* _Directive A_:
Answer these questions using the passage on measuring LSI noise.
(i) When noise is measured, which circuit receives no power?
(ii) What fixes the output signal of the internal circuit 221 to the logic of "1"?
(iii) What example of a measurement unit is given for measuring the generated EMI noise?

* _Text provided_:
FIG. 6 illustrates the method of measuring the noise of the LSI illustrated in FIG. 4. When noise is measured, no power is supplied to the internal circuit 221, and power is supplied to the output driver circuits 222 through 226. A signal generator 402 is connected to the drive signal input terminal 233, and the drive signal generated by the signal generator 402 is input to the output driver circuits 222 through 226 through the drive signal input terminal 233. As the drive signal, for example, a signal at the same frequency as the clock signal in the normal operation is input.

In this case, the output signal of the internal circuit 221 is fixed to, for example, the logic of “1” by a pull-up circuit not illustrated in the attached drawings, and the AND circuit 301 illustrated in FIG. 5 outputs a drive signal from the drive signal input terminal 233 to the buffer circuit 302. Therefore, the buffer circuit 302 is driven by the drive signal in place of the output signal of the internal circuit 221.

Thus, by providing the AND circuit 301 at the input terminal of the buffer circuit 302, only the output driver circuits 222 through 226 can operate without the LSI 212 operating normally. Since the EMI noise is generated mainly by the ON/OFF operations of the buffer circuit 302, the EMI noise as in the normal operation can be generated in the power supply terminal 211 and the output signal lines 228 through 232 by driving the buffer circuit 302 at the frequency of the clock signal. The generated EMI noise is measured by a measurement unit such as a spectrum analyzer 401 etc.

With the configuration above, as compared with the conventional noise measuring method, the following effects can be acquired.

• • Since it is not necessary to provide the clock oscillation circuit and the external circuit required for normal operations of an LSI, an EMI noise evaluation can be realized at a low cost using a simple printed circuit for the evaluation.
  • Since it is not necessary to provide a control program for the normal operation of an LSI, the number of evaluating process steps can be reduced.

* _Directive B_: Return all of the source entries below word for word, leaving the pictures out of your answer.

* _Source records_:
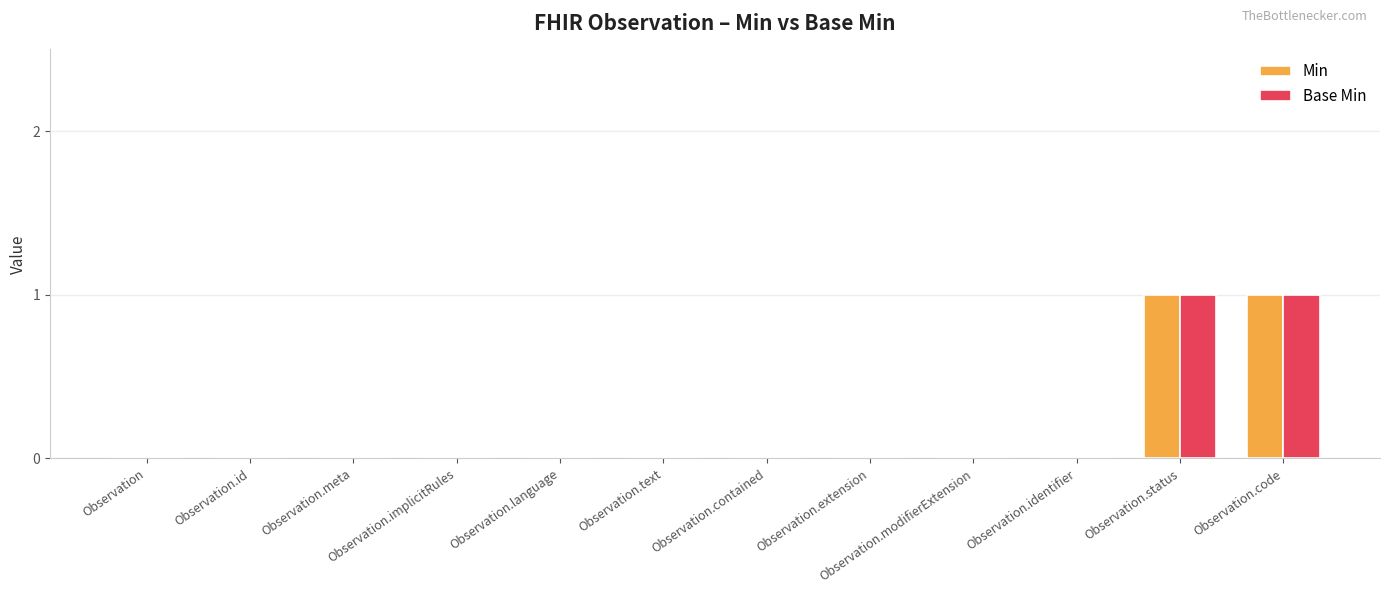

What is the sum of all Min values?

2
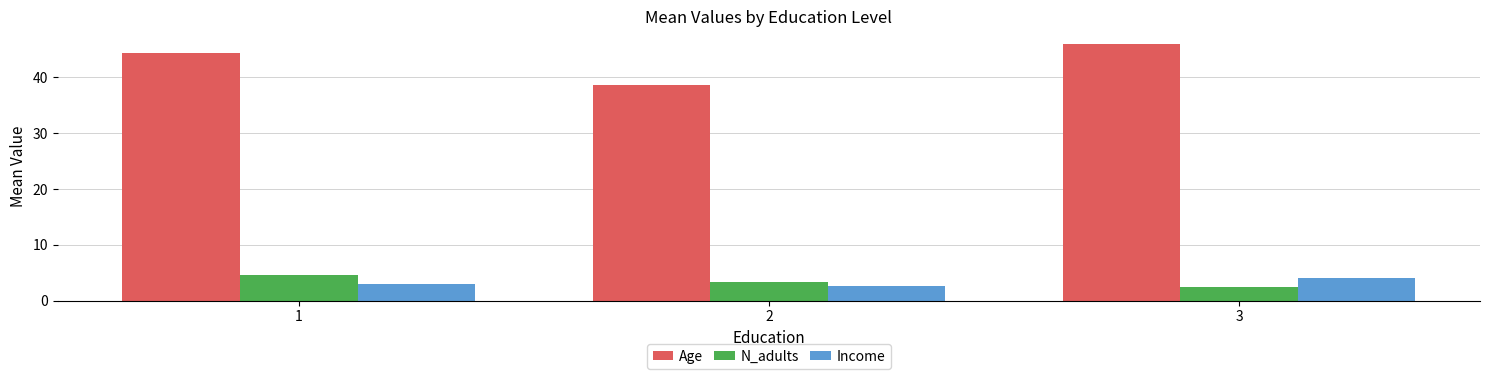

What are all the series names shown in the legend?

Age, N_adults, Income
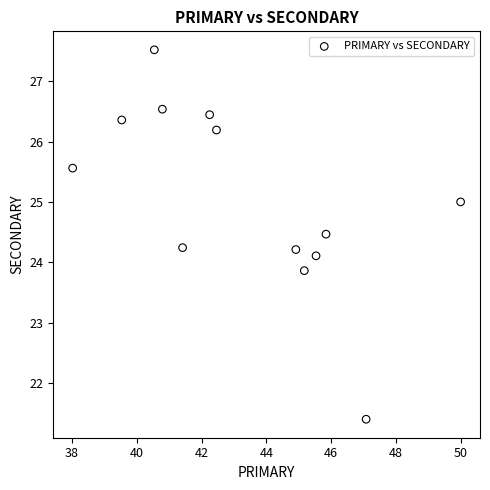

What is the range of Y values (max minus min)?

6.1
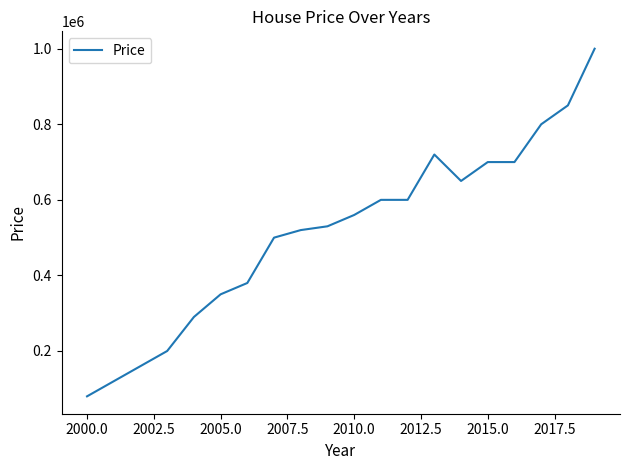

What is the maximum value shown in the chart?

1000000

* _Worked solution A_:
(i) The internal circuit 221.
(ii) A pull-up circuit not illustrated in the attached drawings.
(iii) A spectrum analyzer 401.

* _Worked solution B_:
What is the sum of all Min values?

2

What are all the series names shown in the legend?

Age, N_adults, Income

What is the range of Y values (max minus min)?

6.1

What is the maximum value shown in the chart?

1000000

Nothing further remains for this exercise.